_Supplied data_:
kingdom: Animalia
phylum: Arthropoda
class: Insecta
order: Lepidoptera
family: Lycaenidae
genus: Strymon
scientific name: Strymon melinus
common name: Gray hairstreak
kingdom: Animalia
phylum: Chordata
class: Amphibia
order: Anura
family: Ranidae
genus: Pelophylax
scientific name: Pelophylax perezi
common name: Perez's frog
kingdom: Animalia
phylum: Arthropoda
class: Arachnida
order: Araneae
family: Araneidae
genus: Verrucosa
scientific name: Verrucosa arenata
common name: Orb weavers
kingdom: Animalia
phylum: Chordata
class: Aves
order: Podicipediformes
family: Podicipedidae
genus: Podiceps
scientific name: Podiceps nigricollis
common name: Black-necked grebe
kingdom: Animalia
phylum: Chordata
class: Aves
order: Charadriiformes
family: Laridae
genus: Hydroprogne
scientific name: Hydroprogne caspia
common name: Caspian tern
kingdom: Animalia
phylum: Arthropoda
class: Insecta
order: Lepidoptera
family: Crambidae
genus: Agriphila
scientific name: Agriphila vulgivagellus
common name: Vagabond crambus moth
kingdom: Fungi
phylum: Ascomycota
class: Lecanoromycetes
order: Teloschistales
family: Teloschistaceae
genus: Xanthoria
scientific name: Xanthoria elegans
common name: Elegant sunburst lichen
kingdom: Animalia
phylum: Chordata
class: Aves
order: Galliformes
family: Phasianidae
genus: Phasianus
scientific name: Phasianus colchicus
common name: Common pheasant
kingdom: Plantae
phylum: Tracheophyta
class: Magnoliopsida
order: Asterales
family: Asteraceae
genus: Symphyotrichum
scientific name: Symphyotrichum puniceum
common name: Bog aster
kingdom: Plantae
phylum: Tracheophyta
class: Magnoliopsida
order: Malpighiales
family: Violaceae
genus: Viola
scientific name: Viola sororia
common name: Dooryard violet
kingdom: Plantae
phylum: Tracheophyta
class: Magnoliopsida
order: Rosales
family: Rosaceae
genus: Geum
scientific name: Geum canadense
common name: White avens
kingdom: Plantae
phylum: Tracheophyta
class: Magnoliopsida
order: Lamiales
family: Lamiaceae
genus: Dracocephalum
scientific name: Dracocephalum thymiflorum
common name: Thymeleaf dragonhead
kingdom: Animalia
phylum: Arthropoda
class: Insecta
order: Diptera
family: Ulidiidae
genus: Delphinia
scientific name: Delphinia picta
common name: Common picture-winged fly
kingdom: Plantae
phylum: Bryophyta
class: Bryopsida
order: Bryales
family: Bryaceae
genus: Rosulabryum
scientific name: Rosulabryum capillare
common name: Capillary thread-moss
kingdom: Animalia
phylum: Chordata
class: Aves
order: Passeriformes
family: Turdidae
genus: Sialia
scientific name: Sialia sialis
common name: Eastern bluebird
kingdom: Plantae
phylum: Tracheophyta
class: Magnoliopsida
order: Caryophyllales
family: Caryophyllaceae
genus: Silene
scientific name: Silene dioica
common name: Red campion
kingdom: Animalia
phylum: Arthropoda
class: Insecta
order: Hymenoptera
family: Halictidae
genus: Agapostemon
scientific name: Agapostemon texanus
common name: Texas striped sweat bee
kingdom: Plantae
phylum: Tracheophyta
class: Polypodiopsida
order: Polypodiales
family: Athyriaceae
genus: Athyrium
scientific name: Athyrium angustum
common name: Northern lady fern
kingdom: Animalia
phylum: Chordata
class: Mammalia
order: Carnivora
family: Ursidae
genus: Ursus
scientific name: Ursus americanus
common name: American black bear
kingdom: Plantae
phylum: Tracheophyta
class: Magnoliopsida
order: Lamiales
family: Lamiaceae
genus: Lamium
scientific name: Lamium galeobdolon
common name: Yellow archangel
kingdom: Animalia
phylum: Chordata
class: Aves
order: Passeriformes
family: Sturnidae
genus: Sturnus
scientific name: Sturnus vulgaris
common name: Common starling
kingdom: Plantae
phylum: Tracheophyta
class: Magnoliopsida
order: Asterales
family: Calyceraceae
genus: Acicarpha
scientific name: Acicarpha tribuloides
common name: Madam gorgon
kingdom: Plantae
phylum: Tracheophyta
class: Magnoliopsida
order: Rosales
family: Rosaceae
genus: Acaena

_Stated exercise_:
Please rewrite the rows above, replacing each "common name" with "vernacular name" and keeping everything else the same.

_Full answer_:
kingdom: Animalia
phylum: Arthropoda
class: Insecta
order: Lepidoptera
family: Lycaenidae
genus: Strymon
scientific name: Strymon melinus
vernacular name: Gray hairstreak
kingdom: Animalia
phylum: Chordata
class: Amphibia
order: Anura
family: Ranidae
genus: Pelophylax
scientific name: Pelophylax perezi
vernacular name: Perez's frog
kingdom: Animalia
phylum: Arthropoda
class: Arachnida
order: Araneae
family: Araneidae
genus: Verrucosa
scientific name: Verrucosa arenata
vernacular name: Orb weavers
kingdom: Animalia
phylum: Chordata
class: Aves
order: Podicipediformes
family: Podicipedidae
genus: Podiceps
scientific name: Podiceps nigricollis
vernacular name: Black-necked grebe
kingdom: Animalia
phylum: Chordata
class: Aves
order: Charadriiformes
family: Laridae
genus: Hydroprogne
scientific name: Hydroprogne caspia
vernacular name: Caspian tern
kingdom: Animalia
phylum: Arthropoda
class: Insecta
order: Lepidoptera
family: Crambidae
genus: Agriphila
scientific name: Agriphila vulgivagellus
vernacular name: Vagabond crambus moth
kingdom: Fungi
phylum: Ascomycota
class: Lecanoromycetes
order: Teloschistales
family: Teloschistaceae
genus: Xanthoria
scientific name: Xanthoria elegans
vernacular name: Elegant sunburst lichen
kingdom: Animalia
phylum: Chordata
class: Aves
order: Galliformes
family: Phasianidae
genus: Phasianus
scientific name: Phasianus colchicus
vernacular name: Common pheasant
kingdom: Plantae
phylum: Tracheophyta
class: Magnoliopsida
order: Asterales
family: Asteraceae
genus: Symphyotrichum
scientific name: Symphyotrichum puniceum
vernacular name: Bog aster
kingdom: Plantae
phylum: Tracheophyta
class: Magnoliopsida
order: Malpighiales
family: Violaceae
genus: Viola
scientific name: Viola sororia
vernacular name: Dooryard violet
kingdom: Plantae
phylum: Tracheophyta
class: Magnoliopsida
order: Rosales
family: Rosaceae
genus: Geum
scientific name: Geum canadense
vernacular name: White avens
kingdom: Plantae
phylum: Tracheophyta
class: Magnoliopsida
order: Lamiales
family: Lamiaceae
genus: Dracocephalum
scientific name: Dracocephalum thymiflorum
vernacular name: Thymeleaf dragonhead
kingdom: Animalia
phylum: Arthropoda
class: Insecta
order: Diptera
family: Ulidiidae
genus: Delphinia
scientific name: Delphinia picta
vernacular name: Common picture-winged fly
kingdom: Plantae
phylum: Bryophyta
class: Bryopsida
order: Bryales
family: Bryaceae
genus: Rosulabryum
scientific name: Rosulabryum capillare
vernacular name: Capillary thread-moss
kingdom: Animalia
phylum: Chordata
class: Aves
order: Passeriformes
family: Turdidae
genus: Sialia
scientific name: Sialia sialis
vernacular name: Eastern bluebird
kingdom: Plantae
phylum: Tracheophyta
class: Magnoliopsida
order: Caryophyllales
family: Caryophyllaceae
genus: Silene
scientific name: Silene dioica
vernacular name: Red campion
kingdom: Animalia
phylum: Arthropoda
class: Insecta
order: Hymenoptera
family: Halictidae
genus: Agapostemon
scientific name: Agapostemon texanus
vernacular name: Texas striped sweat bee
kingdom: Plantae
phylum: Tracheophyta
class: Polypodiopsida
order: Polypodiales
family: Athyriaceae
genus: Athyrium
scientific name: Athyrium angustum
vernacular name: Northern lady fern
kingdom: Animalia
phylum: Chordata
class: Mammalia
order: Carnivora
family: Ursidae
genus: Ursus
scientific name: Ursus americanus
vernacular name: American black bear
kingdom: Plantae
phylum: Tracheophyta
class: Magnoliopsida
order: Lamiales
family: Lamiaceae
genus: Lamium
scientific name: Lamium galeobdolon
vernacular name: Yellow archangel
kingdom: Animalia
phylum: Chordata
class: Aves
order: Passeriformes
family: Sturnidae
genus: Sturnus
scientific name: Sturnus vulgaris
vernacular name: Common starling
kingdom: Plantae
phylum: Tracheophyta
class: Magnoliopsida
order: Asterales
family: Calyceraceae
genus: Acicarpha
scientific name: Acicarpha tribuloides
vernacular name: Madam gorgon
kingdom: Plantae
phylum: Tracheophyta
class: Magnoliopsida
order: Rosales
family: Rosaceae
genus: Acaena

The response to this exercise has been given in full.